We calculated multi-diversity (including 5 biodiversity groups) and EMF (including 12 ecosystem functions) using the averaging approach(Manning et al. 2018; Wang et al. 2019), with each variable naturally log transformed (lnRR) and weighted according to the number of indicators provided before averaging in each study. Then, we analyzed the effects of grazing intensity and its interactions with grazing duration, livestock type and aridity index on multi-diversity and EMF, with all these factors taken as fixed effects, and each “study” set as a random effect to account for possible autocorrelation among observations in each study (Fig. 2). As a supplementary method, we took the classified indicators of different biodiversity groups and individual ecosystem functions as the random effects, and nested them into “study” using linear mixed effect model to avoid the possible autocorrelation among biodiversity groups or individual functions, and then we detected the similar results as the averaging approach (Fig. S7, S8). For the analysis, all variables were examined for normality and homogeneity. The treatment effects were considered significant at α = 0.05, or if the 95% CIs does not cover zero. Linear regression was used to examine the relationships between lnRRs of individual biodiversity or multi-diversity and EMF under different grazing intensities, and the interaction term “grazing intensity×lnRR (multi-diversity)” specifically tests whether the effects of grazing intensity on EMF are dependent on multi-diversity. These analyses were conducted using the linear mixed effect model of lme4 package (Bates et al. 2015), and the correlations between multiple biodiversity and ecosystem functioning also were checked using model II regression of lmodel2 package.
Structural equation model.

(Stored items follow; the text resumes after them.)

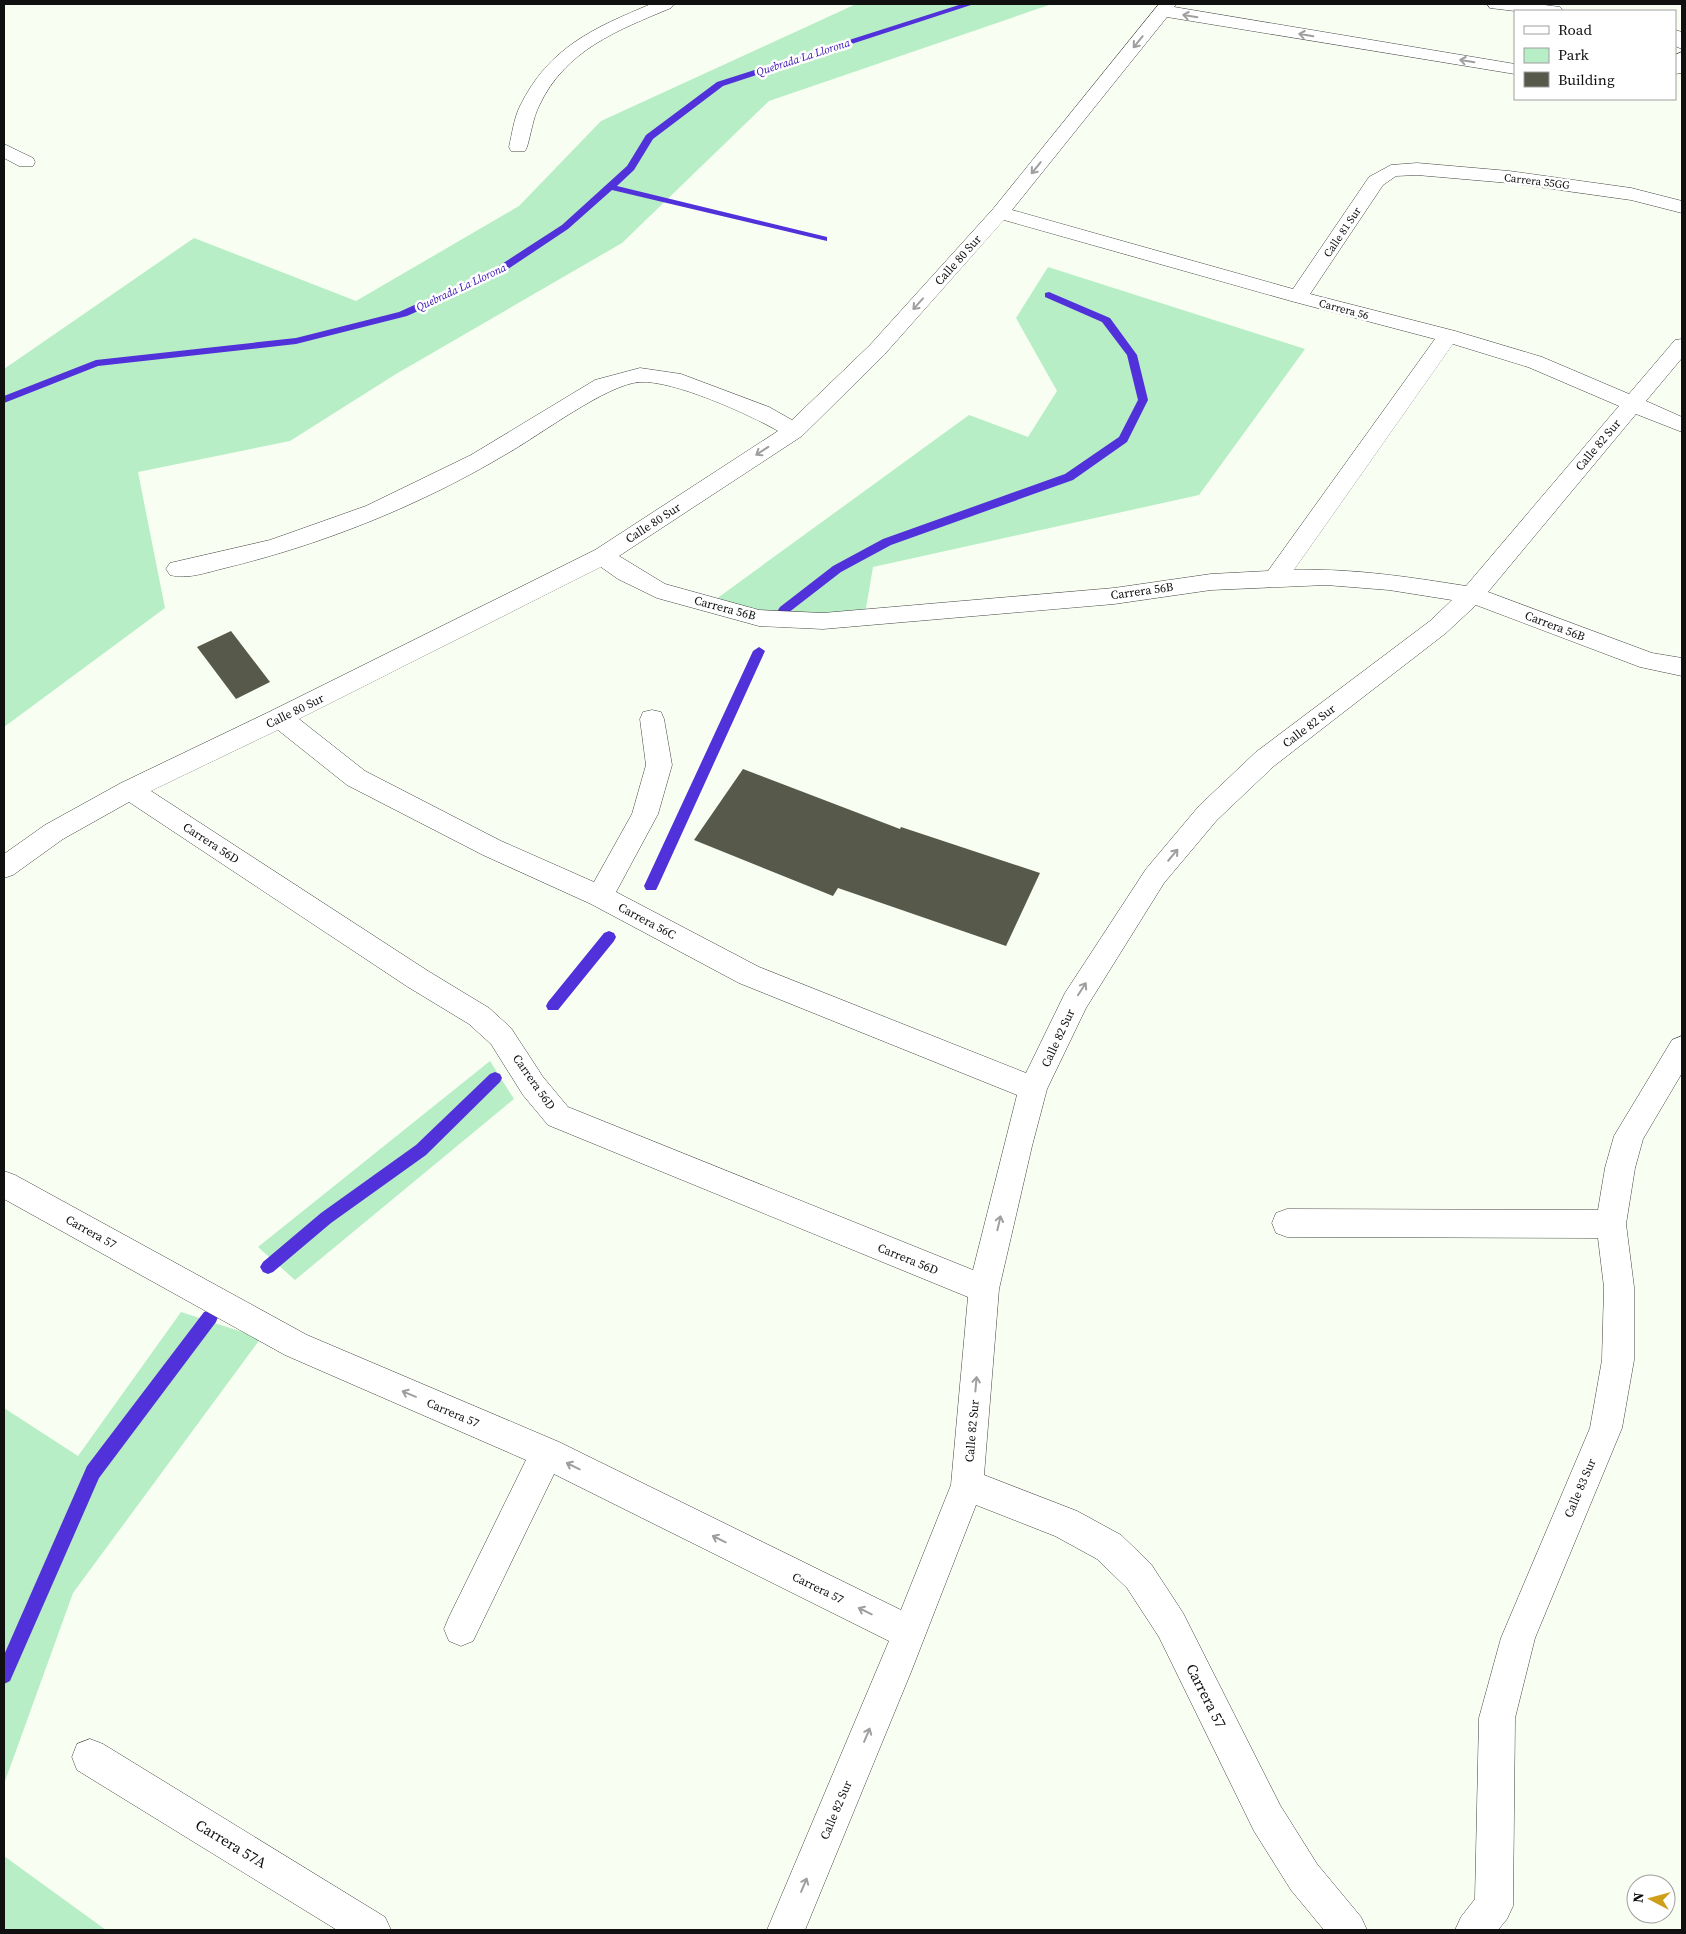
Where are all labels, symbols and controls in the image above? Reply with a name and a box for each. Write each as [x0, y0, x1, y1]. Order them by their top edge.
one-way arrow [1182, 10, 1198, 20]
legend [1514, 10, 1676, 100]
text: Road [1558, 19, 1592, 40]
one-way arrow [1299, 29, 1315, 39]
water label: Quebrada La Llorona [754, 35, 852, 80]
one-way arrow [1133, 36, 1144, 49]
text: Park [1558, 44, 1590, 65]
one-way arrow [1459, 56, 1475, 66]
text: Building [1558, 69, 1615, 90]
one-way arrow [1030, 162, 1041, 175]
street label: Carrera 55GG [1503, 170, 1571, 193]
street label: Calle 81 Sur [1320, 204, 1365, 260]
street label: Calle 80 Sur [931, 231, 985, 289]
water label: Quebrada La Llorona [414, 260, 509, 315]
street label: Carrera 56 [1317, 296, 1371, 323]
one-way arrow [912, 298, 924, 311]
street label: Calle 82 Sur [1572, 416, 1624, 474]
one-way arrow [756, 447, 770, 457]
street label: Calle 80 Sur [622, 499, 684, 547]
street label: Carrera 56B [1110, 579, 1175, 603]
street label: Carrera 56B [692, 592, 758, 624]
street label: Carrera 56B [1523, 607, 1588, 645]
street label: Calle 80 Sur [263, 690, 327, 732]
street label: Calle 82 Sur [1279, 701, 1339, 751]
street label: Carrera 56D [180, 819, 242, 867]
one-way arrow [1168, 848, 1179, 861]
street label: Carrera 56C [615, 899, 679, 943]
one-way arrow [1078, 983, 1088, 997]
street label: Calle 82 Sur [1038, 1006, 1078, 1070]
street label: Carrera 56D [509, 1051, 559, 1113]
street label: Carrera 57 [63, 1212, 119, 1252]
one-way arrow [995, 1216, 1004, 1232]
street label: Carrera 56D [875, 1240, 941, 1278]
one-way arrow [971, 1376, 980, 1392]
one-way arrow [402, 1389, 417, 1399]
street label: Carrera 57 [424, 1395, 482, 1431]
street label: Calle 82 Sur [961, 1399, 983, 1463]
street label: Calle 83 Sur [1560, 1456, 1600, 1520]
one-way arrow [566, 1461, 581, 1471]
one-way arrow [712, 1533, 727, 1543]
street label: Carrera 57 [789, 1569, 847, 1607]
one-way arrow [857, 1606, 872, 1616]
street label: Carrera 57 [1181, 1660, 1232, 1732]
one-way arrow [864, 1728, 873, 1743]
street label: Calle 82 Sur [816, 1778, 856, 1842]
street label: Carrera 57A [192, 1814, 271, 1873]
north arrow [1626, 1874, 1676, 1924]
one-way arrow [800, 1878, 810, 1893]
text: N [1628, 1892, 1649, 1904]

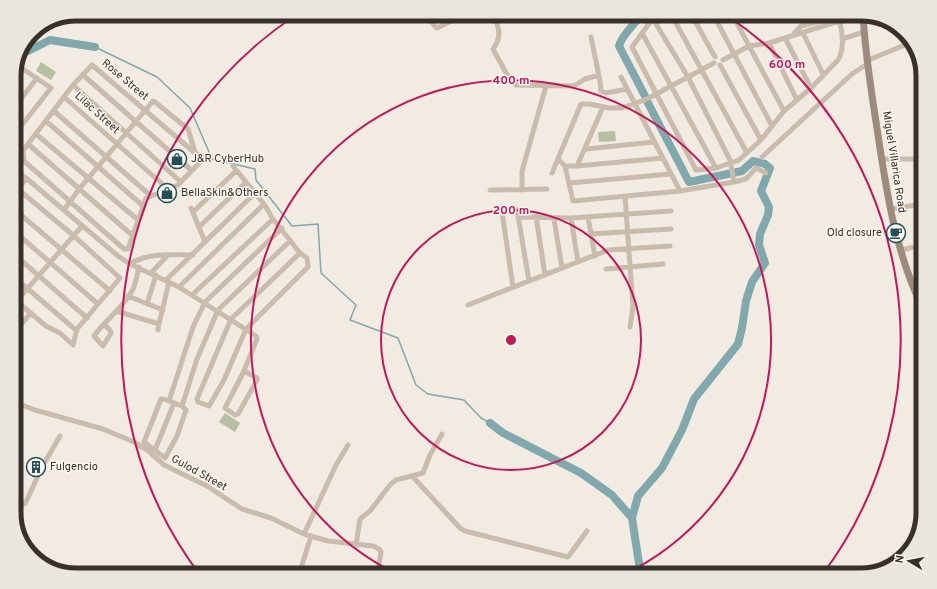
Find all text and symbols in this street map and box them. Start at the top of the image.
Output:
street label: Rose Street [99,56,151,104]
text: 600 m [769,57,805,73]
text: 400 m [492,73,530,89]
street label: Lilac Street [71,89,123,137]
street label: Miguel Villarica Road [879,110,909,214]
shop icon: J&R CyberHub [166,148,188,170]
place label: J&R CyberHub [191,152,264,166]
shop icon: BellaSkin&Others [156,182,178,204]
place label: BellaSkin&Others [181,186,268,200]
text: 200 m [493,203,529,219]
cafe icon: Old closure [885,222,907,244]
place label: Old closure [827,226,882,240]
centre of rings [504,333,518,347]
street label: Gulod Street [168,452,230,494]
building icon: Fulgencio [25,456,47,478]
place label: Fulgencio [50,460,98,474]
north arrow [889,541,929,581]
text: N [893,554,908,565]

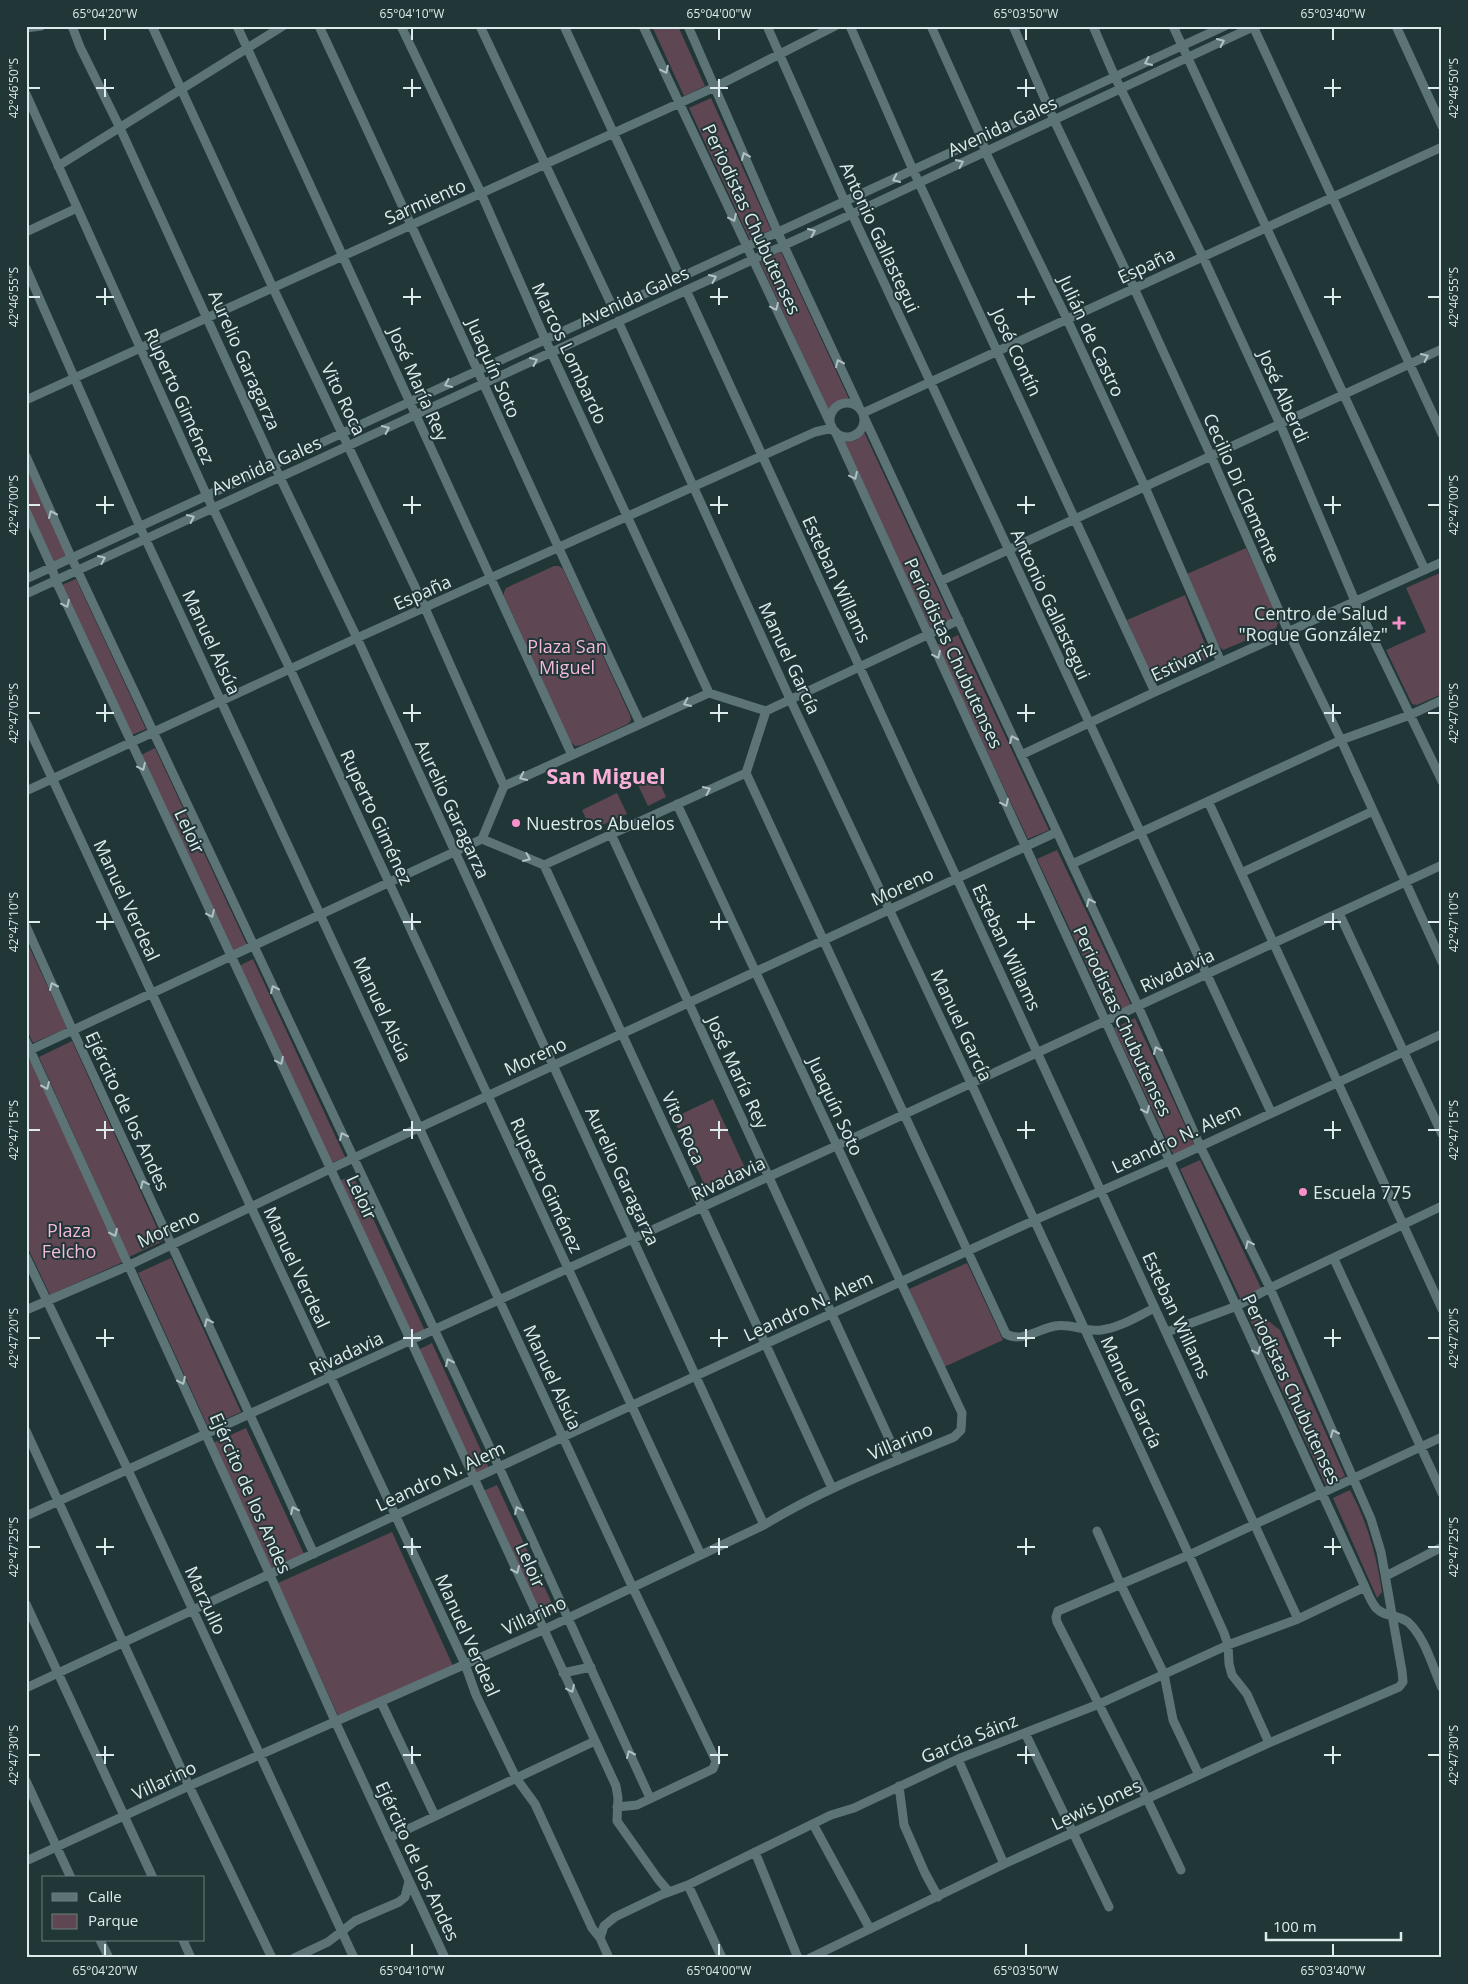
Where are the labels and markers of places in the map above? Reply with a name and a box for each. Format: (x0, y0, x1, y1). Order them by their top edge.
place label: Centro de Salud "Roque González" (1238, 601, 1388, 646)
marker: Centro de Salud "Roque González" (1392, 616, 1406, 630)
place label: Nuestros Abuelos (526, 811, 675, 835)
marker: Nuestros Abuelos (510, 817, 522, 829)
place label: Escuela 775 (1313, 1180, 1411, 1204)
marker: Escuela 775 (1297, 1186, 1309, 1198)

We employed a structural equation model (SEM) to evaluate the simultaneous effects of grazing intensity, duration, livestock type, aridity index and their interactions on the lnRRs of EMF directly and indirectly via lnRRs of multi-diversity (conceptual model), and then we selected the final model by excluding the insignificant factors (i.e., aridity index as well as the interactive effects of grazing intensity and other factors) based on goodness-of-fit statistics and lowest AIC value. The SEM was implemented using the “piecewiseSEM 1.2.1” package to account for the random effects of “Study” (Lefcheck, 2016). All statistical analyses were performed in r 3.5.2 (R Core Team, 2018).